また、より成熟したプロセスについては、2023年上半期の稼働率は75~85%程度の見込みで、TSMCやUMC、GlobalFoundries(GF)などは、安定した需要を提供する分野の受注拡大を図ることで、安定した稼働率の維持を目指しているという。ただし、消費者向け製品の割合が高いファウンドリは稼働率が65~75%程度にとどまるとも見ている。

下半期については、米国の対中規制の動きを踏まえた一部の大手OEMが、米国政府の輸出規制に沿う形で供給パートナーの見直しを進めるなど、サプライチェーンの再構築が継続して進むと見られるとする。また、ファブレス各社も、注文の一部を中国外のファウンドリに振替を進めていくことが予想されるという。

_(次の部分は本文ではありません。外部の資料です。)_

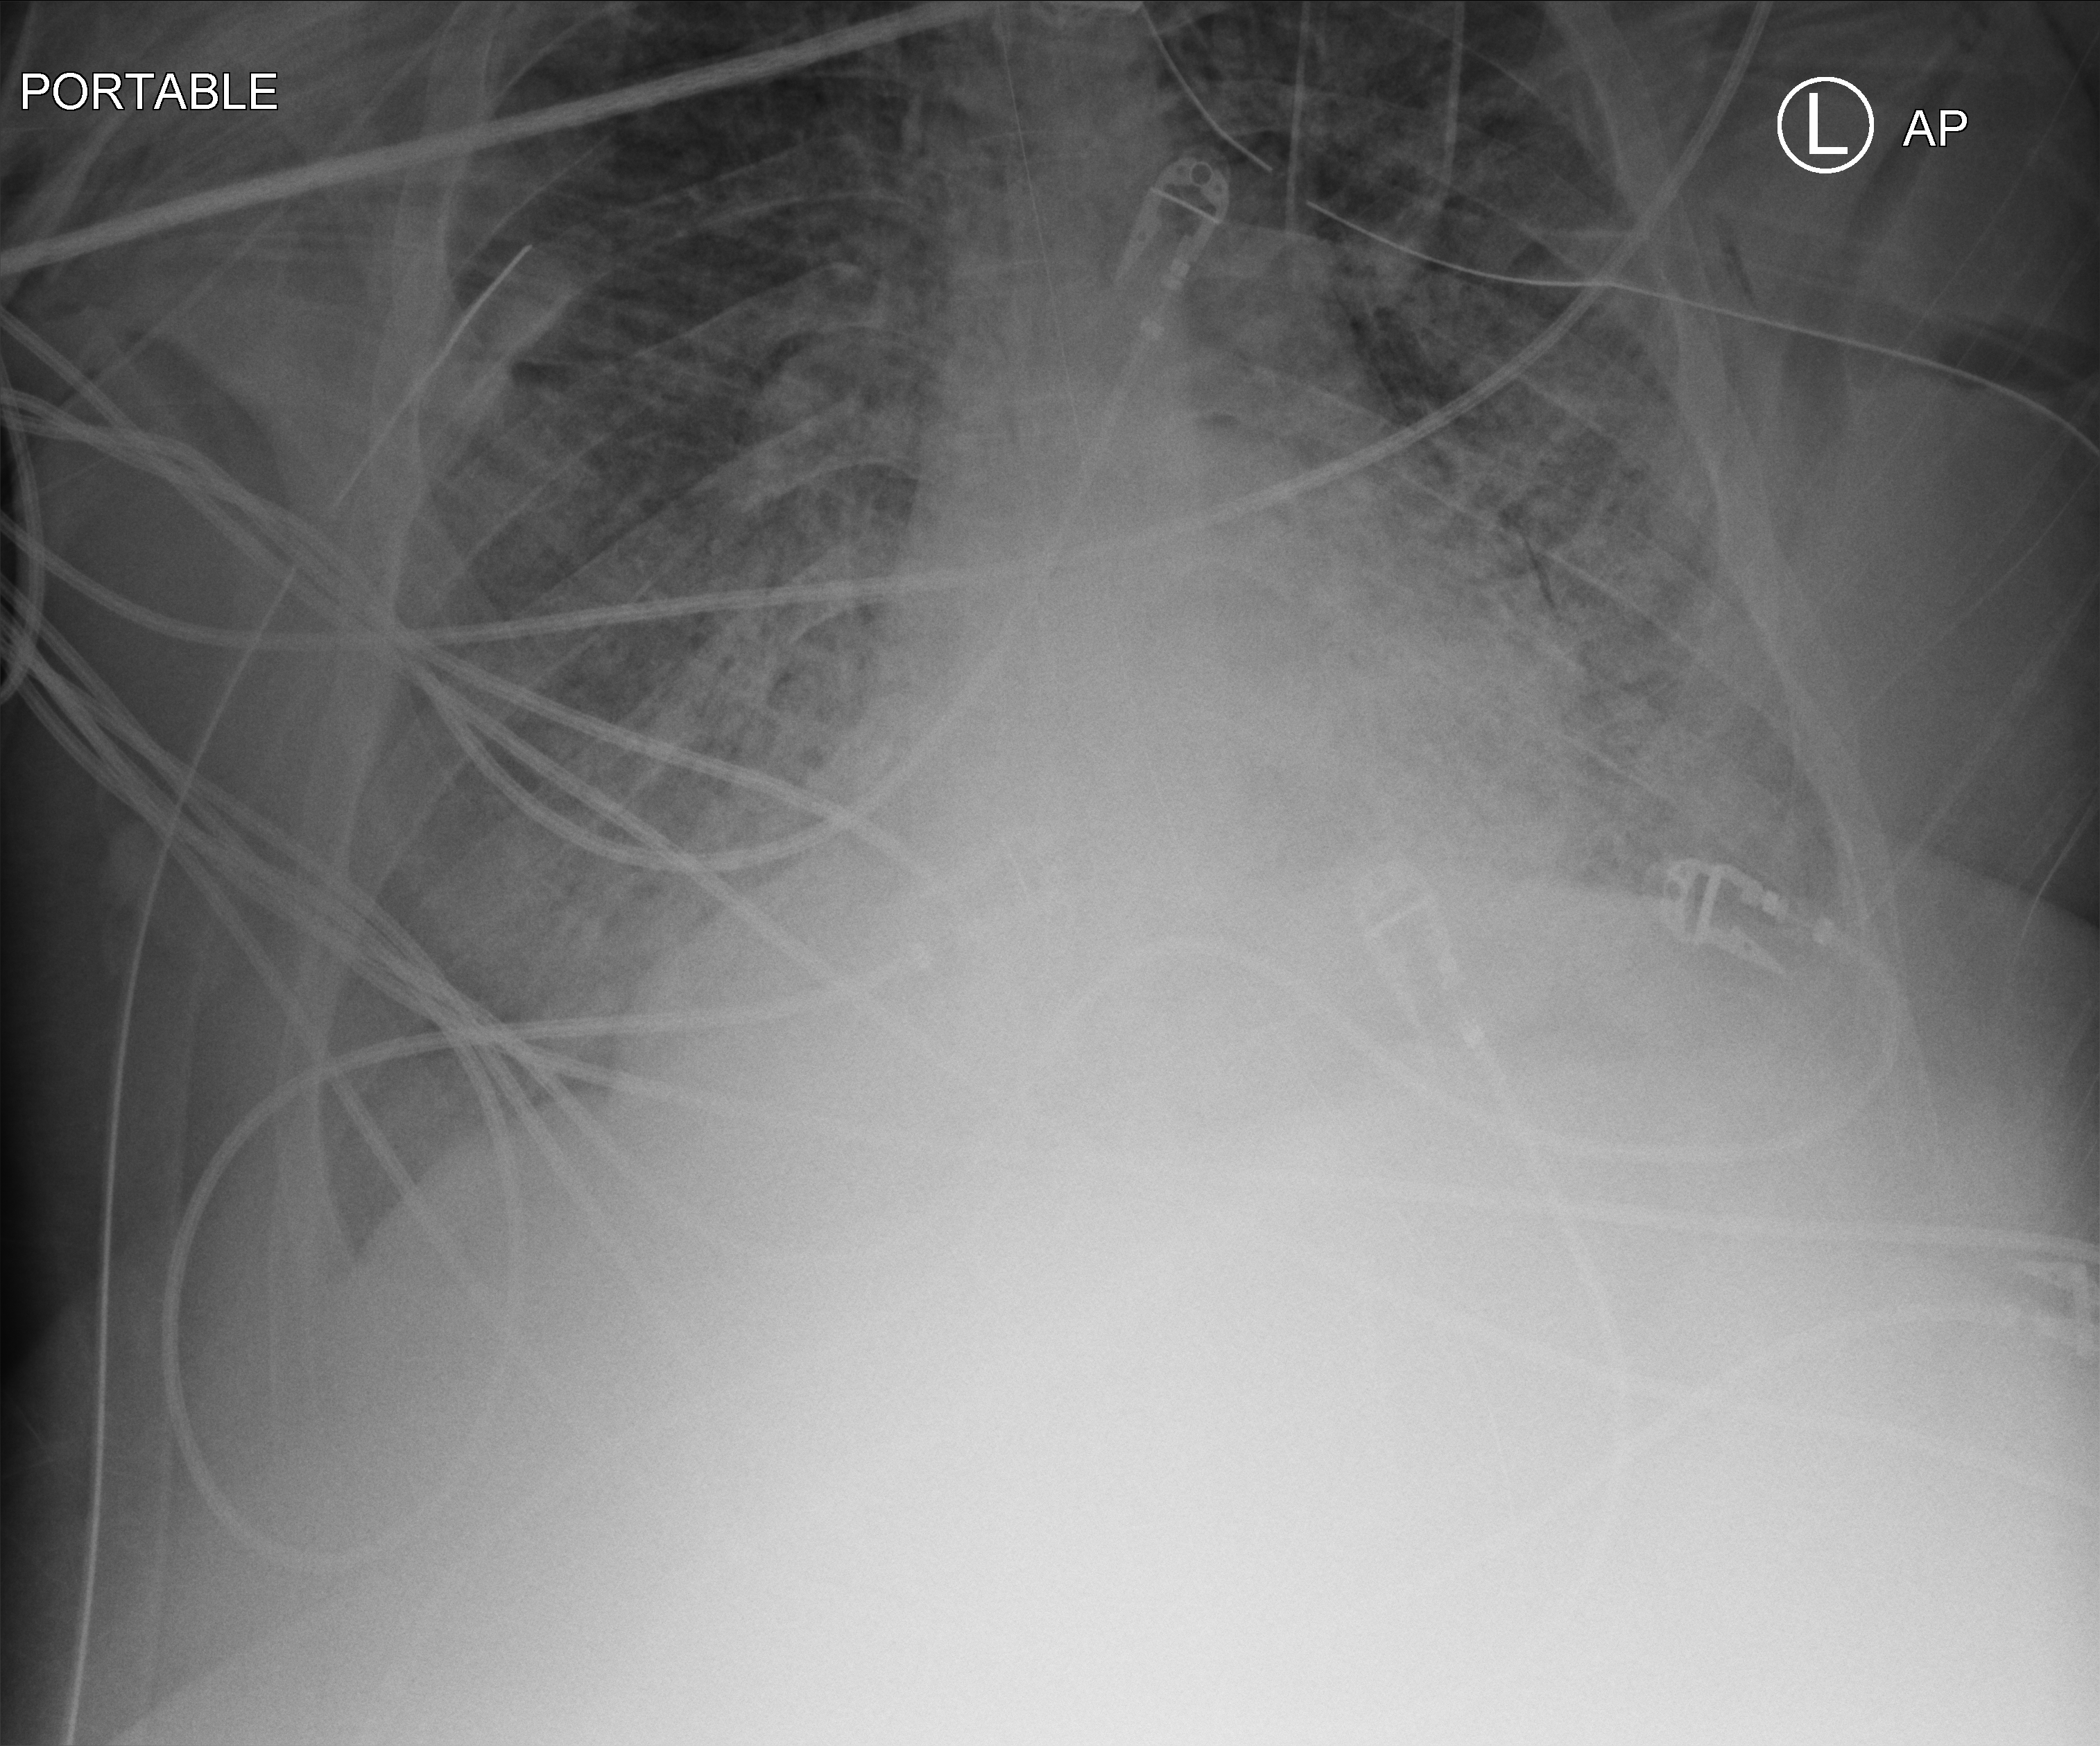
Portable chest radiograph. Patient hospitalised with COVID-19, aged 18–59 years.
Admission-level facts for this patient (not findings on this image; timing relative to this image not recorded): mechanically ventilated during this hospital stay: yes.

なお、中長期的には、生産能力の構築と多様化が世界各地で進むため、ファウンドリ市場がより細分化されるという。同社の調査によると、近年、台湾で5、米国で5、欧州で4、中国で6、韓国、日本、シンガポールが各1つの新規ファブ建設計画が発表されている。最近の地政学的な出来事により、各国政府が半導体製造の重要性の認識を強めるようになっている。そのため、商業的利益とコスト構造とは別に、ファウンドリは特定の国の補助金政策とそのクライアントのローカルコンテンツの必要性を今まで以上に考慮する必要があるのと同時に、市場全体の健全な需給バランスを維持する必要があり、ファウンドリが将来も成功するためには、多様な製品と効果的な価格戦略が重要な要素になるとしている。